To support the work done by waste pickers with measures that promote environmental education and contribute to sustainability. This is one of Flores da Acácia Project’s goals, an enterprise conceived by the Institute of Chemistry (IQ) and the School of Sciences and Languages (FCL), both at the São Paulo State University (Unesp), Araraquara campus, in collaboration with Acácia Waste Pickers Cooperative. The plan is to implement a solid-waste management program in the University campuses for the proper recyclable segregation, so that it is less frequently transported to dumpsites, and therefore reducing the impacts on the environment.
“We want to collect more recyclable materials and improve their quality, running effective orientation and sensitization campaigns to the internal IQ and FCL communities. We will discuss the responsibility of each person on waste generation and segregation, establishing protocols for the decontamination of glass and plastic containers used to store chemical reagents. Moreover, we intend to adequate the storage facilities in such a way that the materials are not damaged by the rain and easily picked up by the Cooperative vehicle,” explains Cintia Milagre, professor of the Institute of Chemistry and coordinator of the Project.
According to Milagre, in the course of the enterprise the waste pickers will also be qualified for the purpose of developing approach, negotiation and prospecting techniques as a means to increase the profit margin for the recyclable material sales. Furthermore, the workers will be given instructions on how to refine electronic waste management as well as to identify valuable products. With the Project, the quantity of recyclable items collected by Acácia Cooperative in the Institute of Chemistry is expected to increase in at least 20%. The recyclable waste collection in the IQ and FCL will be exclusive to the Cooperative.
The president of the Cooperative, Helena Francisco da Silva, tells that the Covid-19 pandemic has drastically reduced the amount of collected materials, which had already been expected considering the limitation of activities allowed to be done and people’s consumption. “The pandemic has affected us both emotionally and financially. Since March 2020, 43 Cooperative workers belonging to the coronavirus risk groups have been preventively put on leave. University’s monthly waste collection has been reduced by around 120 tons. This is why the collaboration project with Unesp is going to be very important not only to collect more recyclables, but also to make a profit from selling items the value is still unknown to us. It is wonderful that Unesp will empower us,” she declares.
As stated by the Brazilian Association of Public Cleansing and Waste Management Companies (ABRELPE)’s 2020 overview, Brazil has generated approximately 79 million tons of urban solid waste in 2019. About 40,5% of it had an inadequate disposal, being sent to landfills and dumpsites, which have their average life expectancy reduced because of the large amount of recyclables found there.

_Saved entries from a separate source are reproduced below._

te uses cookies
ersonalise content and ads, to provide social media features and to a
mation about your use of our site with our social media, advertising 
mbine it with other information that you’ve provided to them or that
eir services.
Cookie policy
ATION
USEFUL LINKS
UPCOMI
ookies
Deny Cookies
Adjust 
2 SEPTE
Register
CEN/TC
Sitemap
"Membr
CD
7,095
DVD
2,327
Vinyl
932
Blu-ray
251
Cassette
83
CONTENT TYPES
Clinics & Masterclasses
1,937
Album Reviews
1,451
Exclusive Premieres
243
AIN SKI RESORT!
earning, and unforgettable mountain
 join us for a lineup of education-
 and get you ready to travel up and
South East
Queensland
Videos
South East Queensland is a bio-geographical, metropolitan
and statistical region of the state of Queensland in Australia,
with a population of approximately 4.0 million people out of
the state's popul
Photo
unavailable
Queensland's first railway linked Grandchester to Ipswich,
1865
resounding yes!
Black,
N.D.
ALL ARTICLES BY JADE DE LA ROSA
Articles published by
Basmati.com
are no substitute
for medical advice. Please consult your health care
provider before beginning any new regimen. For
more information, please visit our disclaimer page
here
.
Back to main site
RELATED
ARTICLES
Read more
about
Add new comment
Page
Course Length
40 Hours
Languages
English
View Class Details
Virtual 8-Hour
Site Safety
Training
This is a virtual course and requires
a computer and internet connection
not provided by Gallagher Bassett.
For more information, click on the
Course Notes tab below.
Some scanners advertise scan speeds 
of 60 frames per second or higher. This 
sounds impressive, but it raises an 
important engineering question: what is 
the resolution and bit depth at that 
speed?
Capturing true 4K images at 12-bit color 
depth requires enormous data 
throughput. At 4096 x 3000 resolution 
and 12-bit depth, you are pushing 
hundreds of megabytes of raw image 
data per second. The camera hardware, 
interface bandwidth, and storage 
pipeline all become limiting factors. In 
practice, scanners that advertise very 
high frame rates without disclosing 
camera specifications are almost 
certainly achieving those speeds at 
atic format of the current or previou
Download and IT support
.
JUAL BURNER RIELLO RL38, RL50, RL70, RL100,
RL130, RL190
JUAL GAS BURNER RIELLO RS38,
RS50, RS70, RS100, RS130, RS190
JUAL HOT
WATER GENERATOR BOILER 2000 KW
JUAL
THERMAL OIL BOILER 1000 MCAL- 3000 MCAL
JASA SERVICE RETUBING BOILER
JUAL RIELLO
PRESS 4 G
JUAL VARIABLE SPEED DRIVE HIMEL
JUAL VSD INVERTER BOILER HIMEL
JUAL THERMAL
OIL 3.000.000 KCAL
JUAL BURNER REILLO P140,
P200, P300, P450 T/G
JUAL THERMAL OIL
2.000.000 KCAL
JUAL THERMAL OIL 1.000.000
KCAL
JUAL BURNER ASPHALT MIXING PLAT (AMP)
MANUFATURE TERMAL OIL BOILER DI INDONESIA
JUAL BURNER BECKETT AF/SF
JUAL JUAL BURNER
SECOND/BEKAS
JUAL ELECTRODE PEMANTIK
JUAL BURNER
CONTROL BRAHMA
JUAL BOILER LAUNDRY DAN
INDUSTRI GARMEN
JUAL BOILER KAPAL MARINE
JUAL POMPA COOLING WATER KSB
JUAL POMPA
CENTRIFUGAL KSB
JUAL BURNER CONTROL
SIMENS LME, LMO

“It is a very important project. It seeks to change the attitude of professors, public sector workers and students, especially those in the public administration course, since this enterprise calls for reflection on the necessity of promoting public policies that lessen the environmental and social impacts caused by improper refuse disposal. Another relevant aspect of the Project is enabling interaction between the public university and society in order to acknowledge and value the activities of the waste pickers, who are often marginalized,” states Patrícia Borba Marchetto, professor of FCL and member of the Project.